Corkscrew of the Week


今週はちょっと脇道にそれます。 コルクスクリューではないのですが、ワームが付いててボトルの中身の液体を取り出すデバイスという意味では共通点があり、多くのコルクスクリューコレクターが手を出すジャンルですから許してください。

Corkscrew of the Week #013 (Jan. 7 2001)
イギリス製 19世紀


シャンペンタップと呼ばれるシロモノです。 シャンペンのコルクを抜かずに、コルク栓に差し込んで、栓(タップ)の部分をねじるとシャンペンが流れ出してくる(というより吹き出してくるというのが近いイメージ)のです。
バーなどで、ウィスキーを注文すると注ぎ口をプッシュしてちょうど一杯分が出てくるってやつがありますよね。 あれに近い感覚のものです。

エーッ? でも、シャンペンの栓って昔から 「ポンッ !」って景気良く抜いてたんじゃないんですかー?
ごもっともなご質問ですが、ちょっと違うのです。
確かにシャンペンは華やかなオケージョンにおける飲み物として人気があったものです。 ところが19世紀のある時期、ヨーロッパではシャンペンを飲むと元気になるとまじめに信じられていて、 ふさぎ込んでる患者さんに(今で言うとうつ病なんですかね)お医者さんがシャンペンを処方して帰ったんだそうです。 (江口、個人的にはこういうお医者さん大好きです。 そう言えばちょっとうつ病の気があるかも・・)

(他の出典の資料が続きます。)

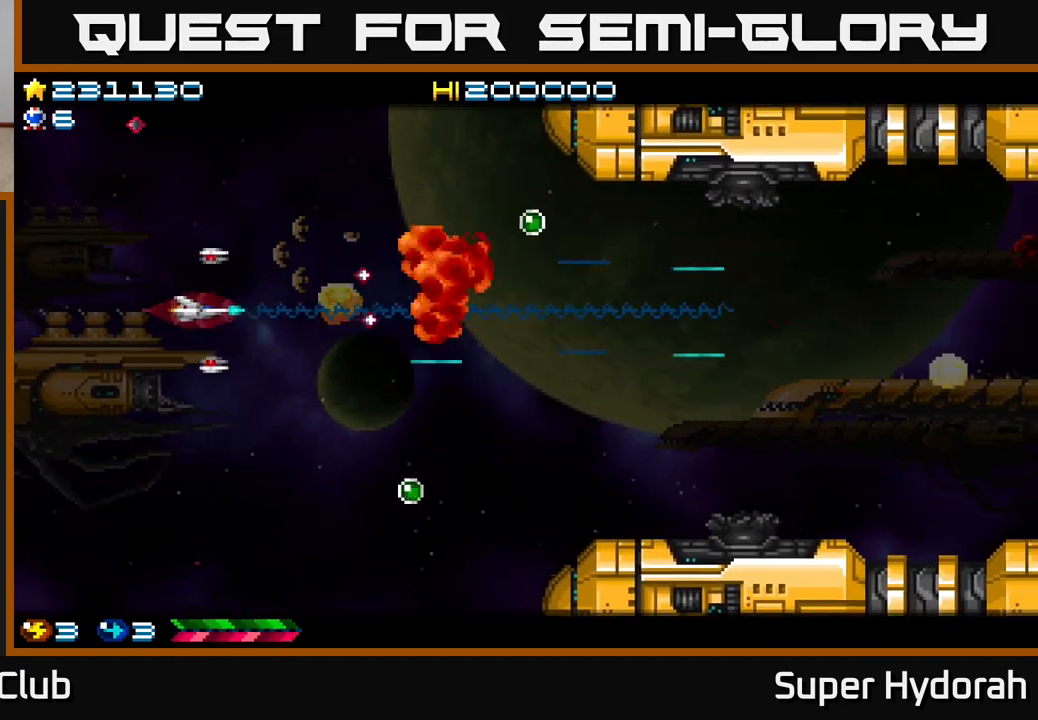
{"buttons": ["A", "DPAD_DOWN", "DPAD_RIGHT"], "left_stick": "center", "events": [[183, "DPAD_RIGHT", "down"]]}
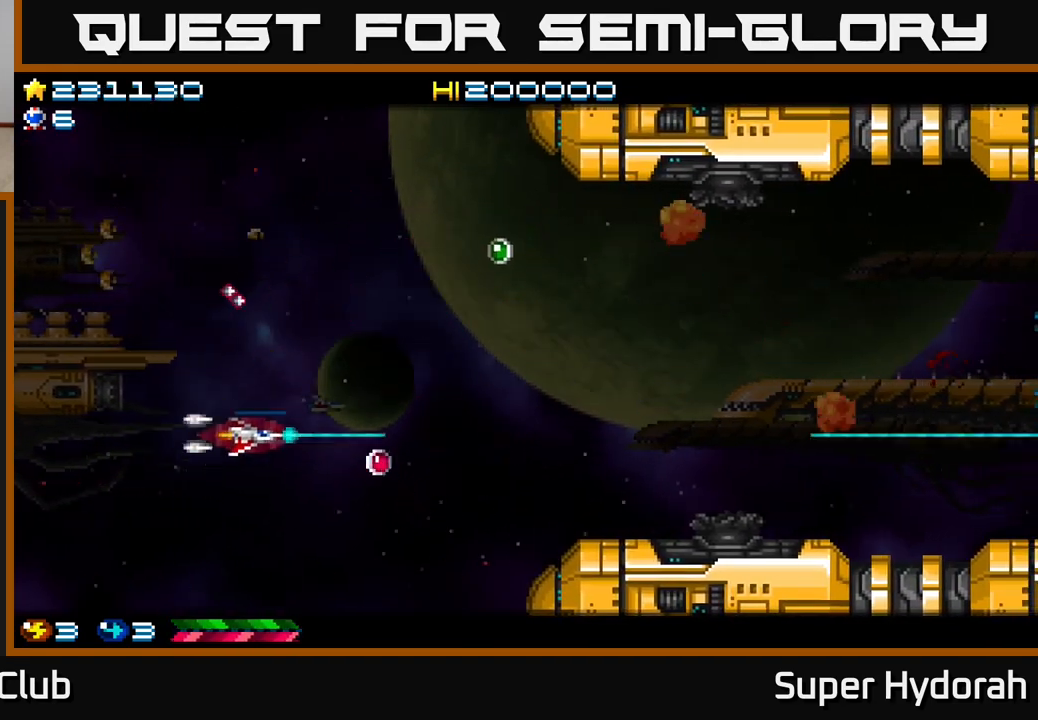
{"buttons": ["A", "DPAD_UP"], "left_stick": "center", "events": [[83, "DPAD_DOWN", "up"], [283, "DPAD_UP", "down"], [467, "DPAD_RIGHT", "up"]]}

そういう患者さんにとってはシャンペンは薬ですから、大量に飲んではいけません。 毎日少しづつ飲まなきゃいけないのと、炭酸の刺激が効果の源でもあったようですから、気が抜けては何もなりません。 そこで開発されたのがこのシャンペンタップです。 お薬として毎日少しずつ飲む(私にはそんなこととてもできませんが)ための道具だったようです。

その後、シャンペンの薬としての意味合いが薄れたのと、金属製のタップがワインの酸で溶かされて、有害物質になるという結果があいまって、シャンペンタップは姿を消してしまいました。 なくなってしまった物を集めるのがコレクターの本能で、結構人気のあるアイテムなのです。

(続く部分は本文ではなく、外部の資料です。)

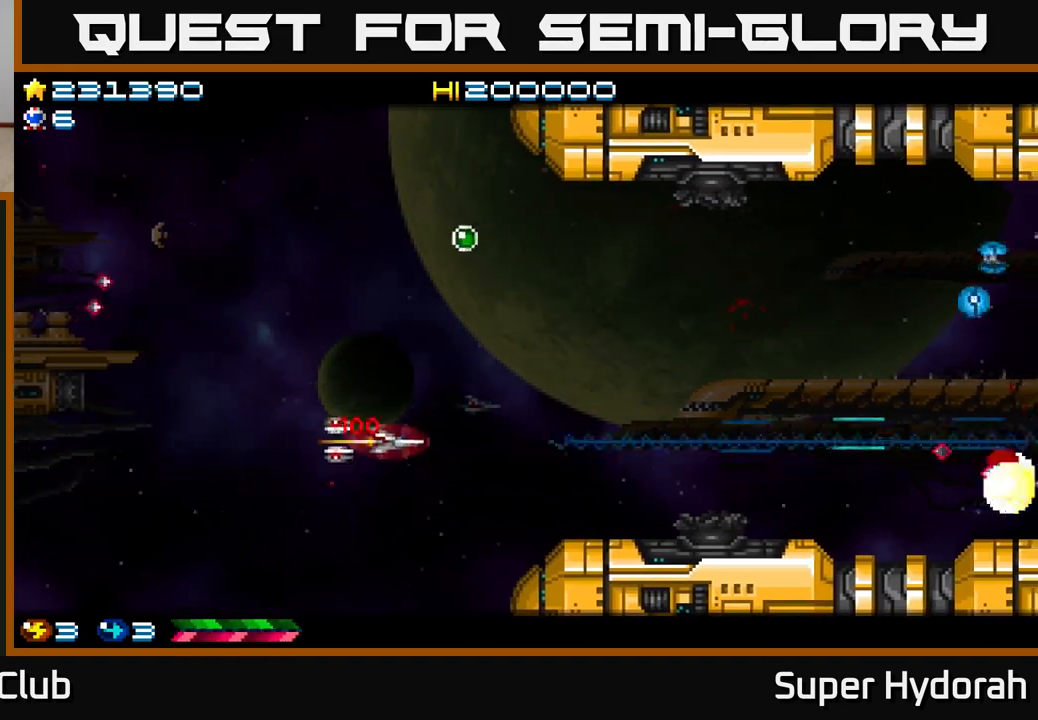
{"buttons": ["A", "DPAD_UP"], "left_stick": "center", "events": [[100, "DPAD_RIGHT", "down"], [317, "DPAD_RIGHT", "up"]]}
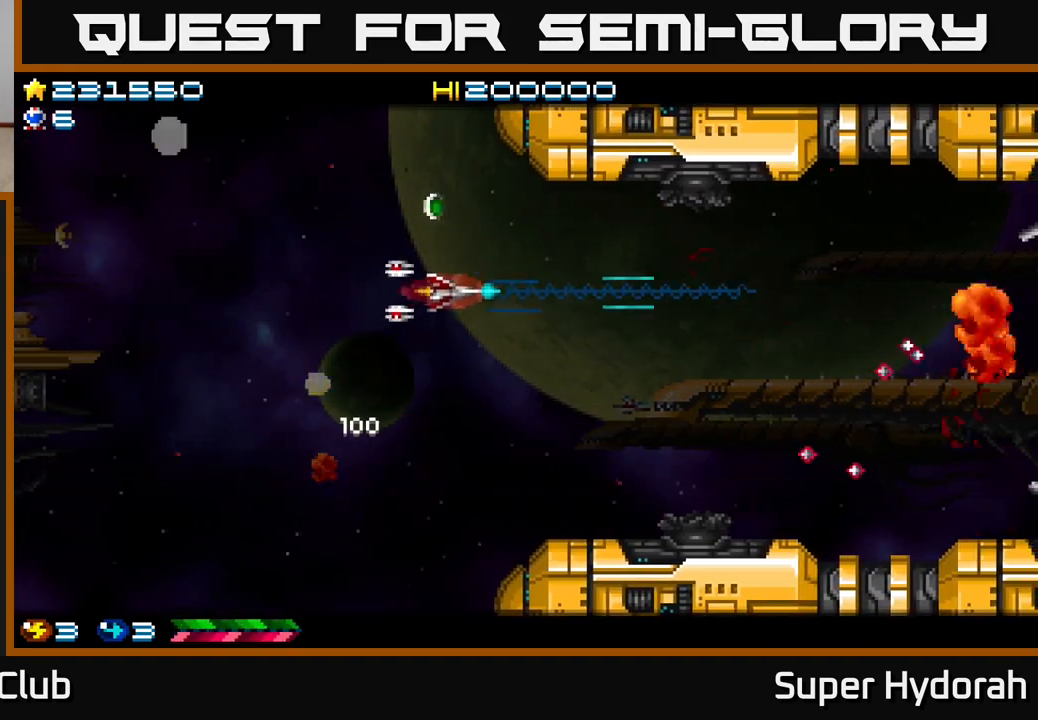
{"buttons": ["A", "DPAD_DOWN", "DPAD_LEFT"], "left_stick": "center", "events": [[233, "DPAD_UP", "up"], [283, "DPAD_DOWN", "down"], [483, "DPAD_LEFT", "down"]]}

写真のような標準的なデザインのものは50ポンドくらいで買えると思います。 中にはドラゴンのデザインとか、ヨーロッパにある井戸の蛇口のような凝ったデザインのものもあるので、もっと高価なものもあります。

というわけで、今週もシャンペンボトルの写真載せておきます。 要するにまだ正月気分が抜けていないのです。